#### APPLY WHAT YOU READ
A. Using the post-order workflow text below, explain why the email, analytics and loyalty work runs asynchronously, in one to three sentences.
B. Please continue the post-order workflow text below from the point where it stops, not the data that follows it.

#### TEXT BLOCK

=== Begin Enclosure ===

Step 2: Post-Order Workflows with Hatchet

Non-critical workflows (email, analytics, loyalty) run asynchronously. If the email service is down, it retries without affecting the order.

typescript
// workflows/post-order.ts — Async post-order processing
import Hatchet from "@hatchet-dev/typescript-sdk";

const hatchet = Hatchet.init();

const postOrderWorkflow = hatchet.workflow({
  name: "post-order",
  on: { event: "order:completed" },
});

// Send confirmation email (retries 3x)
postOrderWorkflow.step("send-confirmation", async (ctx) => {
  const { userId, orderId, total } = ctx.input();
  await emailService.send(userId, {
    template: "order-confirmation",
    data: { orderId, total: `$${(total / 100).toFixed(2)}` },
  });
  return { emailSent: true };
}, { retries: 3, timeout: "30s" });

// Add loyalty points
postOrderWorkflow.step("add-loyalty-points", async (ctx) => {
  const { userId, total } = ctx.input();
  const points = Math.floor(total / 100);  // 1 point per dollar
  await loyaltyService.addPoints(userId, points);
  return { pointsAdded: points };
}, { retries: 2, timeout: "15s" });

// Ingest into analytics (runs in parallel with email and loyalty)

=== End Enclosure ===

#### EXTRACTED DATA
=== Begin Enclosure ===

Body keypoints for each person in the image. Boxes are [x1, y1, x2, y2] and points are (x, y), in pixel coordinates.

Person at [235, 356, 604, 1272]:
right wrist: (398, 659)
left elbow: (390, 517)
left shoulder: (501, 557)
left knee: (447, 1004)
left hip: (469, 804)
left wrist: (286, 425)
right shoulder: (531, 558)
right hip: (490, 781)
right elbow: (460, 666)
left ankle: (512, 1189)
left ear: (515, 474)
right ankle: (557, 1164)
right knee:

=== End Enclosure ===

#### OUTPUTS IN ORDER
A. Email, analytics and loyalty are non-critical workflows, so they run asynchronously. That way, if the email service is down, the step retries without affecting the order.

B.
postOrderWorkflow.step("track-analytics", async (ctx) => {
  const { orderId, userId, total, items } = ctx.input();

  await fetch("https://api.tinybird.co/v0/events?name=orders", {
    method: "POST",
    headers: { Authorization: `Bearer ${process.env.TINYBIRD_TOKEN}` },
    body: JSON.stringify({
      order_id: orderId,
      user_id: userId,
      total_cents: total,
      item_count: items.length,
      timestamp: new Date().toISOString(),
    }),
  });

  return { tracked: true };
}, { retries: 3, timeout: "10s" });

Step 3: Real-Time Analytics with Tinybird

sql
-- tinybird/datasources/orders.datasource
SCHEMA >
  `order_id` String,
  `user_id` String,
  `total_cents` Int64,
  `item_count` Int32,
  `timestamp` DateTime
ENGINE MergeTree
ENGINE_SORTING_KEY timestamp

-- tinybird/pipes/revenue_dashboard.pipe
NODE hourly_revenue
SQL >
  SELECT
    toStartOfHour(timestamp) AS hour,
    count() AS order_count,
    sum(total_cents) / 100 AS revenue_usd,
    avg(total_cents) / 100 AS avg_order_usd
  FROM orders
  WHERE timestamp >= now() - INTERVAL 24 HOUR
  GROUP BY hour
  ORDER BY hour DESC

The operations team queries GET /v0/pipes/revenue_dashboard.json for a live revenue dashboard — no load on the main database.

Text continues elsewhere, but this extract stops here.